Alors que les polémiques laissaient présager que la mesure entrerait en vigueur dès 2027, les thermostats connectés ne seront obligatoires qu’en 2030. Environ 27 millions de foyers restent à équiper.
Le gouvernement fait marche arrière. Les thermostats connectés ne seront finalement pas obligatoires pour 2027. «Pour laisser plus de souplesse aux ménages et aux professionnels», cette mesure est reportée à 2030.
Selon Bercy, ce report est intervenu il y a près d’un mois, et non en réaction aux critiques de diverses associations et politiques. «Le gouvernement n’a pas attendu les cris d’orfraie de Marine Le Pen pour agir», a assuré sur le réseau social Bluesky Roland Lescure, évoquant une annonce du Premier ministre à ce sujet lors du congrès des maires.

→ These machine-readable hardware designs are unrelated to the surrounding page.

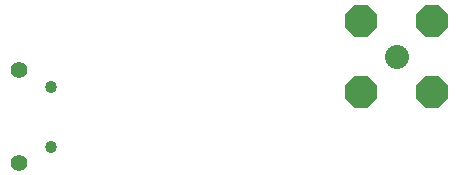
<source format=gbs>
G04 EAGLE Gerber RS-274X export*
G75*
%MOMM*%
%FSLAX34Y34*%
%LPD*%
%INSoldermask Bottom*%
%IPPOS*%
%AMOC8*
5,1,8,0,0,1.08239X$1,22.5*%
G01*
%ADD10C,2.032000*%
%ADD11P,2.886734X8X202.500000*%
%ADD12C,1.027000*%
%ADD13C,1.397000*%


D10*
X336550Y114300D03*
D11*
X366550Y84300D03*
X306550Y84300D03*
X306550Y144300D03*
X366550Y144300D03*
D12*
X43950Y88900D03*
X43950Y38100D03*
D13*
X16950Y24500D03*
X16950Y102500D03*
M02*

</source>
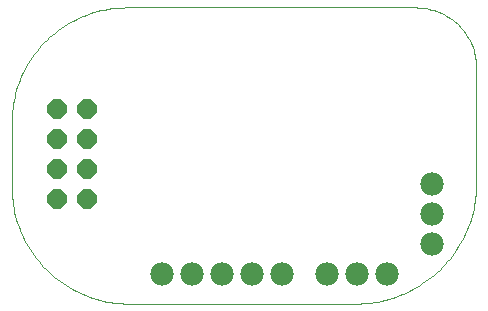
<source format=gbs>
G75*
%MOIN*%
%OFA0B0*%
%FSLAX24Y24*%
%IPPOS*%
%LPD*%
%AMOC8*
5,1,8,0,0,1.08239X$1,22.5*
%
%ADD10C,0.0000*%
%ADD11C,0.0780*%
%ADD12OC8,0.0640*%
D10*
X004045Y000140D02*
X011608Y000140D01*
X011732Y000142D01*
X011856Y000148D01*
X011979Y000157D01*
X012103Y000170D01*
X012225Y000188D01*
X012347Y000209D01*
X012469Y000233D01*
X012590Y000262D01*
X012709Y000294D01*
X012828Y000329D01*
X012945Y000369D01*
X013062Y000412D01*
X013176Y000458D01*
X013290Y000508D01*
X013402Y000562D01*
X013512Y000619D01*
X013620Y000679D01*
X013726Y000743D01*
X013831Y000810D01*
X013933Y000880D01*
X014033Y000953D01*
X014131Y001029D01*
X014226Y001108D01*
X014319Y001190D01*
X014409Y001275D01*
X014497Y001363D01*
X014582Y001453D01*
X014664Y001546D01*
X014743Y001641D01*
X014819Y001739D01*
X014892Y001839D01*
X014962Y001941D01*
X015029Y002046D01*
X015093Y002152D01*
X015153Y002260D01*
X015210Y002370D01*
X015264Y002482D01*
X015314Y002596D01*
X015360Y002710D01*
X015403Y002827D01*
X015443Y002944D01*
X015478Y003063D01*
X015510Y003182D01*
X015539Y003303D01*
X015563Y003425D01*
X015584Y003547D01*
X015602Y003669D01*
X015615Y003793D01*
X015624Y003916D01*
X015630Y004040D01*
X015632Y004164D01*
X015632Y007984D01*
X015630Y008072D01*
X015624Y008161D01*
X015615Y008248D01*
X015601Y008336D01*
X015584Y008423D01*
X015563Y008508D01*
X015538Y008593D01*
X015510Y008677D01*
X015478Y008759D01*
X015442Y008840D01*
X015403Y008920D01*
X015361Y008997D01*
X015315Y009073D01*
X015266Y009146D01*
X015213Y009217D01*
X015158Y009286D01*
X015100Y009353D01*
X015039Y009417D01*
X014975Y009478D01*
X014908Y009536D01*
X014839Y009591D01*
X014768Y009644D01*
X014695Y009693D01*
X014619Y009739D01*
X014542Y009781D01*
X014462Y009820D01*
X014381Y009856D01*
X014299Y009888D01*
X014215Y009916D01*
X014130Y009941D01*
X014045Y009962D01*
X013958Y009979D01*
X013870Y009993D01*
X013783Y010002D01*
X013694Y010008D01*
X013606Y010010D01*
X003963Y010010D01*
X003840Y010008D01*
X003718Y010002D01*
X003596Y009992D01*
X003474Y009979D01*
X003353Y009961D01*
X003232Y009940D01*
X003112Y009914D01*
X002993Y009885D01*
X002875Y009852D01*
X002758Y009815D01*
X002643Y009775D01*
X002528Y009731D01*
X002416Y009683D01*
X002304Y009631D01*
X002195Y009576D01*
X002087Y009518D01*
X001981Y009456D01*
X001877Y009391D01*
X001776Y009323D01*
X001676Y009251D01*
X001579Y009176D01*
X001485Y009098D01*
X001393Y009017D01*
X001303Y008933D01*
X001217Y008847D01*
X001133Y008757D01*
X001052Y008665D01*
X000974Y008571D01*
X000899Y008474D01*
X000827Y008374D01*
X000759Y008273D01*
X000694Y008169D01*
X000632Y008063D01*
X000574Y007955D01*
X000519Y007846D01*
X000467Y007734D01*
X000419Y007622D01*
X000375Y007507D01*
X000335Y007392D01*
X000298Y007275D01*
X000265Y007157D01*
X000236Y007038D01*
X000210Y006918D01*
X000189Y006797D01*
X000171Y006676D01*
X000158Y006554D01*
X000148Y006432D01*
X000142Y006310D01*
X000140Y006187D01*
X000140Y004045D01*
X000142Y003922D01*
X000148Y003800D01*
X000157Y003678D01*
X000171Y003556D01*
X000188Y003434D01*
X000209Y003313D01*
X000234Y003193D01*
X000263Y003074D01*
X000295Y002956D01*
X000331Y002838D01*
X000371Y002722D01*
X000414Y002607D01*
X000461Y002494D01*
X000512Y002382D01*
X000566Y002272D01*
X000623Y002164D01*
X000684Y002057D01*
X000748Y001953D01*
X000815Y001850D01*
X000886Y001750D01*
X000959Y001652D01*
X001036Y001556D01*
X001116Y001463D01*
X001198Y001372D01*
X001284Y001284D01*
X001372Y001198D01*
X001463Y001116D01*
X001556Y001036D01*
X001652Y000959D01*
X001750Y000886D01*
X001850Y000815D01*
X001953Y000748D01*
X002057Y000684D01*
X002164Y000623D01*
X002272Y000566D01*
X002382Y000512D01*
X002494Y000461D01*
X002607Y000414D01*
X002722Y000371D01*
X002838Y000331D01*
X002956Y000295D01*
X003074Y000263D01*
X003193Y000234D01*
X003313Y000209D01*
X003434Y000188D01*
X003556Y000171D01*
X003678Y000157D01*
X003800Y000148D01*
X003922Y000142D01*
X004045Y000140D01*
D11*
X005140Y001140D03*
X006140Y001140D03*
X007140Y001140D03*
X008140Y001140D03*
X009140Y001140D03*
X010640Y001140D03*
X011640Y001140D03*
X012640Y001140D03*
X014140Y002140D03*
X014140Y003140D03*
X014140Y004140D03*
D12*
X002640Y003640D03*
X001640Y003640D03*
X001640Y004640D03*
X002640Y004640D03*
X002640Y005640D03*
X001640Y005640D03*
X001640Y006640D03*
X002640Y006640D03*
M02*

</source>
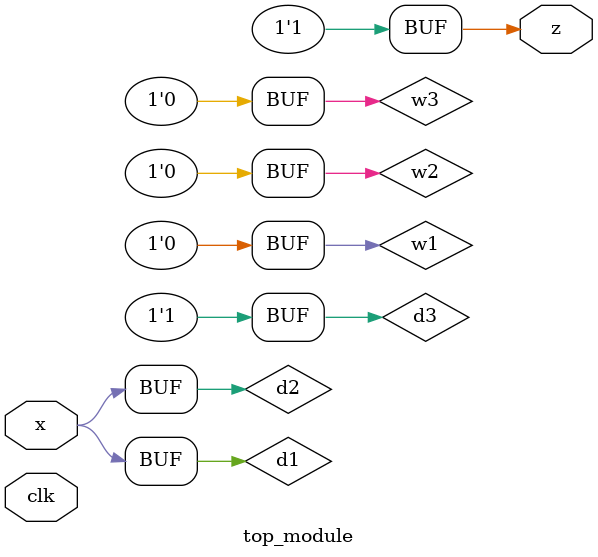
<source format=v>
module dff1(
    input d,
    input clk,
    output reg q);
    always @(posedge clk) begin
        q=d;
    end
endmodule
 
module top_module (
    input clk,
    input x,
    output z
); 
    reg w1=0,w2=0,w3=0;
    wire d1,d2,d3;
    

    dff1 block1(.d(d1),.clk(clk),.q(w1));
    dff1 block2(.d(d2),.clk(clk),.q(w2));
    dff1 block3(.d(d3),.clk(clk),.q(w3));
    assign d1=w1^x;
    assign d2=(~w2)& x;
    assign d3=(~w3) | x;
    assign z=~(w1 || w2 || w3);
endmodule

</source>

En effet, le 20 novembre dernier, en clôture du Congrès de l’Association des maires de France, le Premier ministre Sébastien Lecornu s’était exprimé sur le décret 2023-295 qui concerne les bâtiments tertiaires.
Jusqu’à 15% d’économies de chauffage
L’installation de thermostats programmables dans les bâtiments publics et privés, permettant un pilotage du chauffage pièce par pièce, figurait dans le plan sobriété lancé en 2022 en pleine crise énergétique. Ce matériel, dont environ 27 millions de foyers restent à équiper, permet jusqu’à 15% d’économies de chauffage, selon des données de l’Ademe publiées en 2022.
Pour installer un thermostat programmable, dont le prix varie de 60 à 250 euros, auxquels il faut ajouter un coût d’installation de 150 à 300 euros, les ménages peuvent toujours bénéficier d’une aide qui équivaut à 10-20 euros par radiateur. Tous les particuliers sont concernés par cette loi, mais c’est aux propriétaires de s’en occuper.
«Ce texte est une transposition stricte d’une directive européenne qui prévoit cette obligation. Ce décalage (de 2027 à 2030) vise à laisser plus de souplesse aux ménages et aux professionnels pour s’équiper», a expliqué Roland Lescure, toujours sur Bluesky, rappelant que ce dispositif «sert à mieux contrôler les dépenses de chauffage et donc améliorer le pouvoir d’achat et les prix de la facture des Français».